• [Prompt]: Carry on the passage below about the December uprising against Cavallo and De la Rúa, starting right after its final sentence.

• [Page excerpt]:

The spontaneous character of the mobilisation, the deliberative role adopted by the groups that swarmed the street corners and squares in the various neighbourhoods were – in that sense – reminiscent of the mass mobilisations of Holy Week 1987. However, those were mass actions either to support or to put pressure on – according to the different tendencies – the democratic government in the face of a military rebellion. Today, after 15 years, the scene is different. In a country in ruins, a popular uprising has overthrown a government impotent in the face of national and global economic power. Cavallo was the symbol of that economic power, De la Rúa, the embodiment of an impotent government.
Social dynamics of a political crisis
Within the span of a few hours, the masses that on 19 December began by demanding the resignation of Cavallo, the minister, were demanding the resignation of De la Rúa, the president. And along with the ghostly round of presidential musical chairs that occurred between the end of December and the first days of January, the cry: ‘Get rid of the lot of them’ increasingly became the slogan of the different sections involved in the social protest.

• [Data extracts]:
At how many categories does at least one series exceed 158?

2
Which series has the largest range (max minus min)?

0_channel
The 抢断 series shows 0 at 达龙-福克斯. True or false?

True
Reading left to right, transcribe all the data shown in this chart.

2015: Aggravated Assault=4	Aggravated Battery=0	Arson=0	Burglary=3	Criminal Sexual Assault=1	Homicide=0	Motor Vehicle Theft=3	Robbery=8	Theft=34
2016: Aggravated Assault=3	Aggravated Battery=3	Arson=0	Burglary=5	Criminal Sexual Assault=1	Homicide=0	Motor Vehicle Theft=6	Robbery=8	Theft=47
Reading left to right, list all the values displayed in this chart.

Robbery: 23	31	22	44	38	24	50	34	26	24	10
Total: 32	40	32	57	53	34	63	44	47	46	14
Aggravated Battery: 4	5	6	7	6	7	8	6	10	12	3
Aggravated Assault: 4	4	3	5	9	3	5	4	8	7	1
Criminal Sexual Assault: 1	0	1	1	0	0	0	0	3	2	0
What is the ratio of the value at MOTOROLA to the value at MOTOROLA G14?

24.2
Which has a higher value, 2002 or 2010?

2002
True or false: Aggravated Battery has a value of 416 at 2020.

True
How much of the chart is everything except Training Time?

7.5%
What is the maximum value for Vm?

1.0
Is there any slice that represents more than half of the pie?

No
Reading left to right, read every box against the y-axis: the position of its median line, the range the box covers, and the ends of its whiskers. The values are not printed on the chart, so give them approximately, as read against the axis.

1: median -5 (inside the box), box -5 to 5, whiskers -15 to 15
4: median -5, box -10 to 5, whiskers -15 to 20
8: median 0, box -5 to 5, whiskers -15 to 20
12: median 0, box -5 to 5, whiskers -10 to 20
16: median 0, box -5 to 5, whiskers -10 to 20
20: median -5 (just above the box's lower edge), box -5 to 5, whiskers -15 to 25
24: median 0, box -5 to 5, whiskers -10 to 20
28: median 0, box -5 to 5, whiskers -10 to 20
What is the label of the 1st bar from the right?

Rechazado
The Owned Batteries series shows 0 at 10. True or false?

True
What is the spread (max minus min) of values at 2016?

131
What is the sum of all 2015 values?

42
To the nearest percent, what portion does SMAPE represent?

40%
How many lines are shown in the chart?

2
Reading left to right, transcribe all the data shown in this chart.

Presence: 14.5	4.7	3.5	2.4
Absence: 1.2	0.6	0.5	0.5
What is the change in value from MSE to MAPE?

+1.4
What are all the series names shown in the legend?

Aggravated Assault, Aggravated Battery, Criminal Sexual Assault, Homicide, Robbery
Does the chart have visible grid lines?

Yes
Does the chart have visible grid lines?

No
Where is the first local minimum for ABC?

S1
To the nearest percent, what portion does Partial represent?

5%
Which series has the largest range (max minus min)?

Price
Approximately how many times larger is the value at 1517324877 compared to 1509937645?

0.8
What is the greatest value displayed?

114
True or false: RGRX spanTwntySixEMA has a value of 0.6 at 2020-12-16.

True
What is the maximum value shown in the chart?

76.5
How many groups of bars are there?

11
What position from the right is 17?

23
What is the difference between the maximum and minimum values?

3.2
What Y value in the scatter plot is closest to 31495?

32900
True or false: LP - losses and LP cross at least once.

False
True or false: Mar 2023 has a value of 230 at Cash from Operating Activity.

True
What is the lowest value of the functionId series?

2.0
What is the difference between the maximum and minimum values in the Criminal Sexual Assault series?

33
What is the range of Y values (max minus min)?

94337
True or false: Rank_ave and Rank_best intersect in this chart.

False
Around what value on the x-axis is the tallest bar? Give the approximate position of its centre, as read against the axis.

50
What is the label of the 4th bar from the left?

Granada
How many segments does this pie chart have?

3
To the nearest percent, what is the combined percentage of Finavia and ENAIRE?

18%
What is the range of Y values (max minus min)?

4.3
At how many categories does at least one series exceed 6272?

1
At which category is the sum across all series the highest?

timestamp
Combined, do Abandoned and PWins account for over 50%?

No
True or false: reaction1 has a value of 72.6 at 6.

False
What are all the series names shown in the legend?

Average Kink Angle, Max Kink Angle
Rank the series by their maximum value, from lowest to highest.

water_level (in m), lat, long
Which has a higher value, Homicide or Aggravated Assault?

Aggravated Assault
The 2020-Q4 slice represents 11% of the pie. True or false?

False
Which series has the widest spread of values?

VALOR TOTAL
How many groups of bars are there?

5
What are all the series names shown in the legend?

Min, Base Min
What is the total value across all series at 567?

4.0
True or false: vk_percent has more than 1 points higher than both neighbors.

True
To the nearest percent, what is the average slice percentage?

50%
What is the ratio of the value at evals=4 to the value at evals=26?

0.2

• [Result]:
According to a Buenos Aires newspaper, the government believes that by somehow relaxing the bank deposit fencing regulations and by granting a measure of ‘social welfare’, the protest will start to die down. (‘Talks between Duhaldeism and the UCR seek to avoid attacks on politicians’, Clarín, 3 December 2002). This suggests that the so-called political class believe that, even if a revival of social enthusiasm for politicians cannot be effected, at least society can return to its passive, sceptical state.
The problem is that while the present political crisis blew up days after the introduction of the bank fencing regulations, it results from a social process with much deeper roots. For example, the elections of 14 October, 2001, with their towering levels of absenteeism and invalid or spoiled ballot papers, had already given electoral expression to a very serious political crisis blowing across the whole of Argentina. These (non)voters were once believers. Aware, now, that they had been defrauded, they had lost faith in politics. Up until the events of Argentina’s ‘hot summer’ their protest was almost individualistic, an impotent expressions of political discontent.
Taken together with the secession of a younger generation raised in a world where politics was devalued, these elections could have given discontent a collective and political meaning, but the political class and the mass media had, for many years, ignored and glossed over these phenomena. However, on 14 October, its impact could no longer be disguised. Barely two months later, and ever since, the so-called protest vote has ceased to be something passive and has turned into mass action. It has gone beyond the electoral booth and into the streets.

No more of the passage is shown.